Tarps are a go-to item in protecting your vehicle or similar investment from exposure to the elements, but what about the ground? Tarps are designed to protect an item, be it a car or a pile of wood, from exposure to UV rays and water. As polyethylene and vinyl tarps are waterproof, water and other moisture simply rolls right off. While this is ideal for protecting a car or other vehicle kept outdoors, does it have other applications?
As a story from NJ.com shows, tarps have been involved in reducing erosion from the Hoboken waterfront. A sinkhole apparently formed in the area, and while the debris around the site is being cleared, erosion is still a problem. As the article explains, sandbags and tarps have been placed in the area to prevent erosion from happening by storms.

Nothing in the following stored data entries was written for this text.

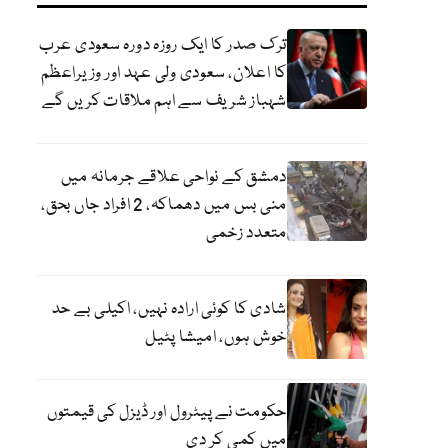
ترک صدر کا ایک روزہ دورہ سعودی عرب
کا اعلان، سعودی ولی عہد اور وزیراعظم
شہباز شریف سے اہم ملاقات کریں گے
دمشق کے نواحی علاقے جرمانہ میں
منی بس میں دھماکہ، 2 افراد جاں بحق،
متعدد زخمی
شادی کا کوئی ارادہ نہیں، اکیلی بے حد
خوش ہوں، امیشا پٹیل
حکومت نے پیٹرول اور ڈیزل کی قیمتوں
میں کمی کر دی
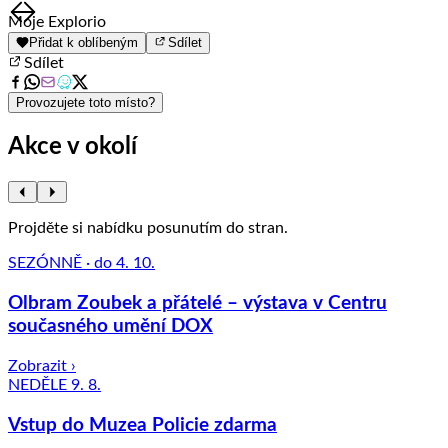
Item
Moje Explorio
1
Přidat k oblíbeným
Sdílet
of
Sdílet
8
Provozujete toto místo?
Akce v okolí
Projděte si nabídku posunutím do stran.
SEZÓNNĚ · do 4. 10.
Olbram Zoubek a přátelé – výstava v Centru
současného umění DOX
Zobrazit ›
NEDĚLE 9. 8.
Vstup do Muzea Policie zdarma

Because of a tarp’s waterproof properties, placing the material over an area experiencing erosion and securing it with sandbags is one approach to preventing more damage from occurring. While erosion can occur along any coastline, sinkholes and similarly sloped areas are also prone to it. As the NJ.com article mentions, the sinkhole in Hoboken started a week ago, and has expanded since then. Erosion would continue the expansion of the hole and would put sediment, silt, and other substances into the water.
This isn’t the only instance in which we’ve seen tarps used in such a context. A year ago, we reported that the Oregon silverspot butterfly was experiencing a reduction in habitat. Blackberry plants were overtaking meadow species, and to prevent their growth, tarps were added. Although the tarps didn’t eliminate the growth of non-meadow plants, they kept amounts down and allowed the butterfly, put on the threatened list under the Endangered Species Act, to continue to live in its natural habitat.